### Source extract
It is extremely important that the humanitarian efforts that this country wants to make are targeted effectively on those innocent victims of the war who are suffering most. We will only achieve that if we exercise more control, and, therefore, organise specific arrangements for the reception of those whom we most want to help. At present, there is a danger of our receiving uncontrolled numbers of citizens of the former Yugoslavia who are well able to afford the air fare, and random groups organised by well-meaning organisations.

The United Kingdom is one of the few countries in Europe that have no visa requirement for any of the successor states of the former Yugoslavia. In recent weeks, several countries—for example, Germany, Sweden and Denmark—have announced the imposition of visa regimes on parts of the former Yugoslavia. It is now necessary for the United Kingdom to do likewise, so that we can control the process of admission and concentrate our efforts on the needy. From midnight tomorrow, therefore—with the exception of those holding passports issued by the Governments of Croatia and Slovenia—all nationals of the former Yugoslavia will need to obtain visas before travelling to the United Kingdom, for whatever purpose. At the same time, however, the Government will make it clear to the United Nations High Commissioner for Refugees and the International Committee of the Red Cross that we are ready to receive from Bosnia, and from other parts of the former Yugoslavia, people with special humanitarian needs who the international organisations judge should be evacuated, including those released from detention camps.

Numbers and timing will be discussed with the UNHCR and the ICRC. In the first instance, we shall be informing the UNHCR that, from the coming weekend, we are ready to receive 150 former detainees—and in due course, any dependants whom they may have—probably making about 600 in all. The Government will be making suitable arrangements for their reception and initial accommodation, and are urgently considering how they can best be looked after in the medium term.

It is the wish of all European Governments, and of many refugees themselves, that those who have fled from the former Yugoslavia should eventually be able to return to their homes in safety. We do not intend, therefore, that those whom we bring to the United Kingdom should make their permanent homes here; but while they are with us, we shall want to make them as welcome and as comfortable as possible. In the longer term, we shall continue to monitor the political situation with the international agencies, and when the time comes we shall be ready to assist the international organisations with the practicalities of returns.

Mr. Tony Blair (Sedgefield)

We welcome the decision, obviously, to respond to the direct requests to us by the United Nations High Commissioner for Refugees, Mrs. Ogata, and her deputy, Mr. Stafford, to join the long list of countries that have taken detainees from the Bosnian camps into their own countries. But, while the Home Secretary may have given hope to that small group of people with one hand, by his announcement on visa requirements today he is, with the other hand, taking hope away from many more.

Of course, some of those from the former Yugoslavia may be economic migrants or even normal visitors, but will he confirm that thousands of them are applying for genuine asylum? The real question is this: what is the practical effect of insisting upon a visa in such areas as Bosnia in the present circumstances? What effect will it have on those people?

Will the right hon. and learned Gentleman therefore confirm that the impact of this statement in practice is that, as refugees, as I understand it, cannot obtain a visa until they have left the country which they are fleeing, as they cannot leave the country without a visa, and as airlines, under the Immigration (Carriers' Liability) Act 1987, face fines of up to £2,000 per person if they carry refugees without a visa, all such refugees currently coming here will effectively be barred?

### What you need to do
[1] List the countries that the debate extract names as examples of those that recently announced visa regimes on parts of the former Yugoslavia.
[2] Reproduce the passage of the debate extract starting with "Numbers and timing" and going on through "the medium term.".
Rely only on the debate extract for every answer.

### Material
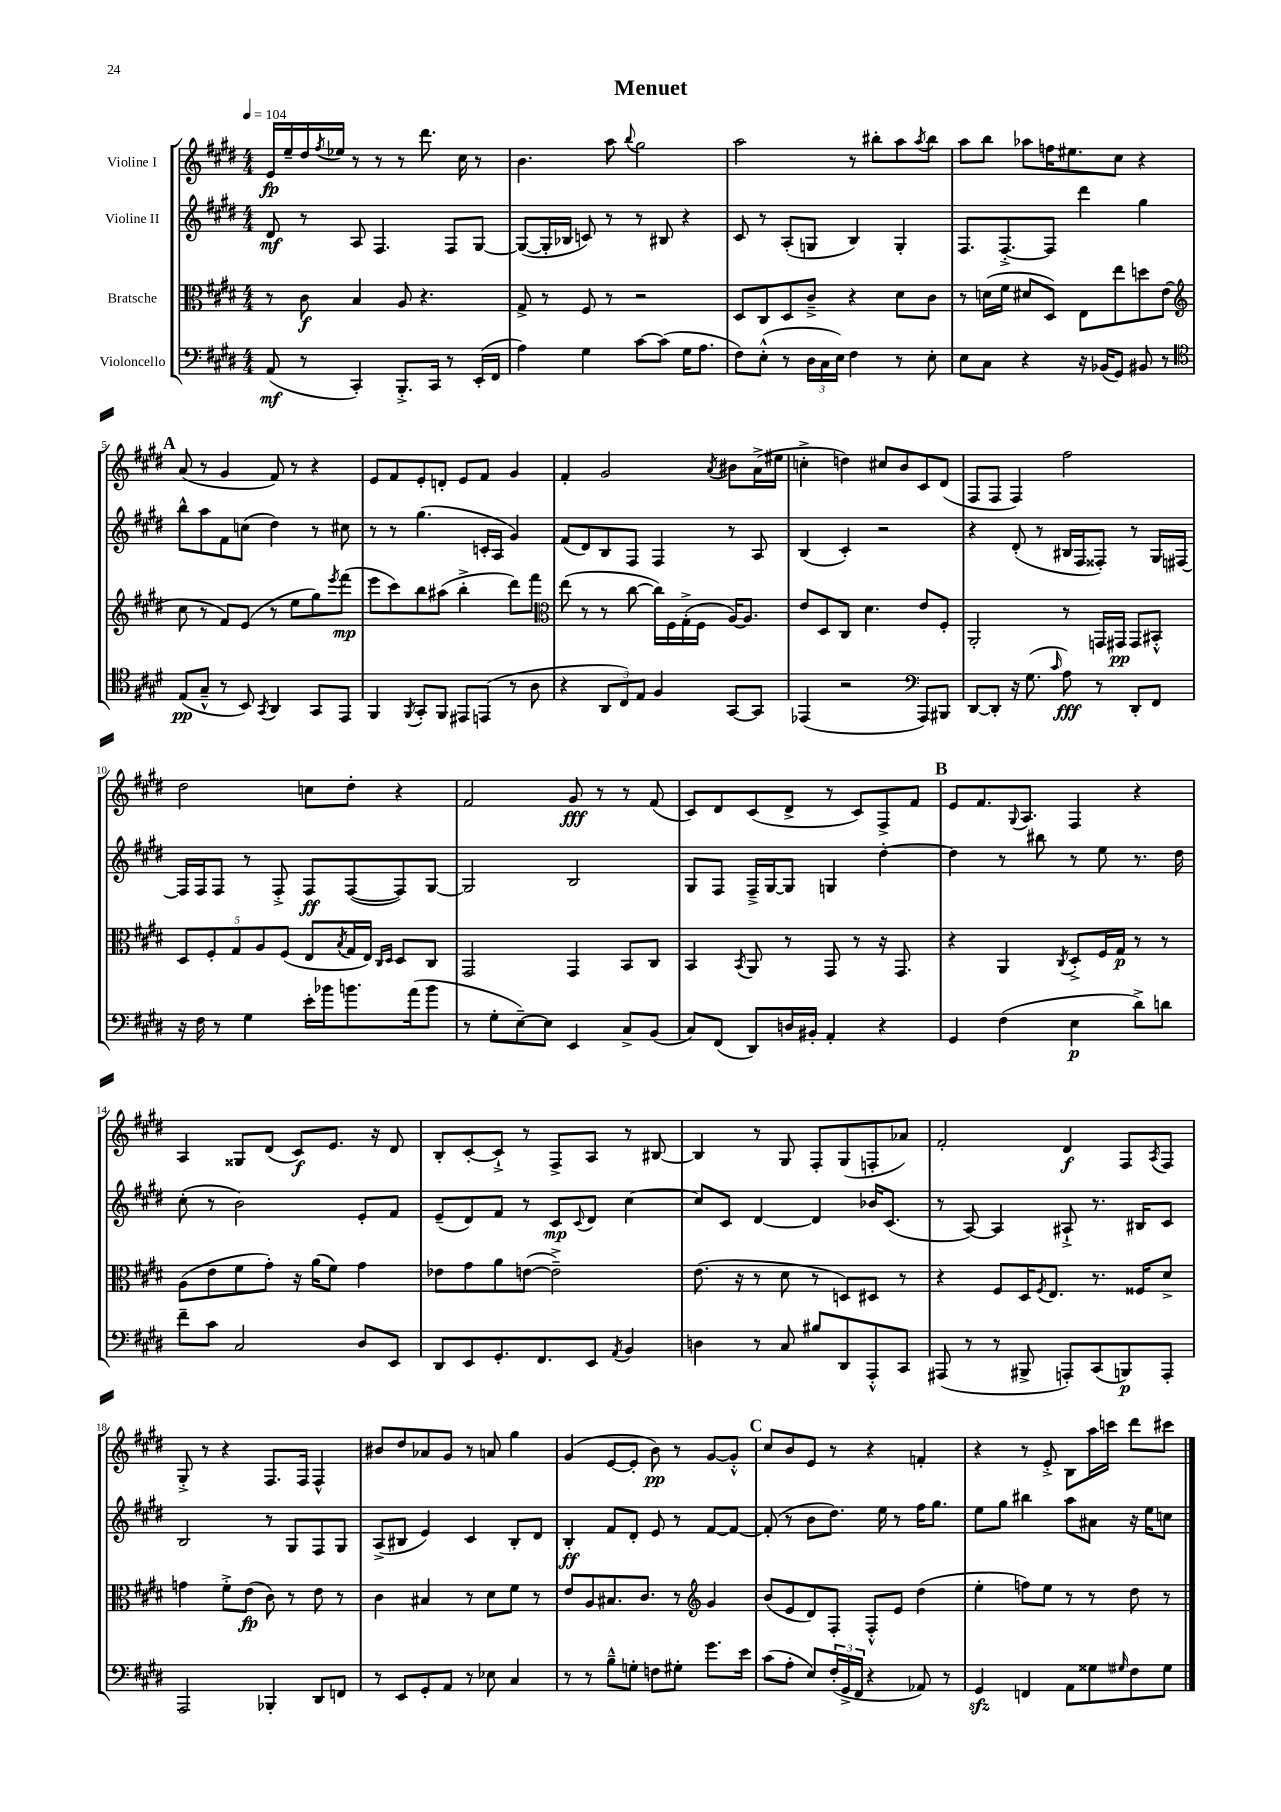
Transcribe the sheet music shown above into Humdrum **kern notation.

### Results for each task
[1] Germany, Sweden, Denmark

[2]
Numbers and timing will be discussed with the UNHCR and the ICRC. In the first instance, we shall be informing the UNHCR that, from the coming weekend, we are ready to receive 150 former detainees—and in due course, any dependants whom they may have—probably making about 600 in all. The Government will be making suitable arrangements for their reception and initial accommodation, and are urgently considering how they can best be looked after in the medium term.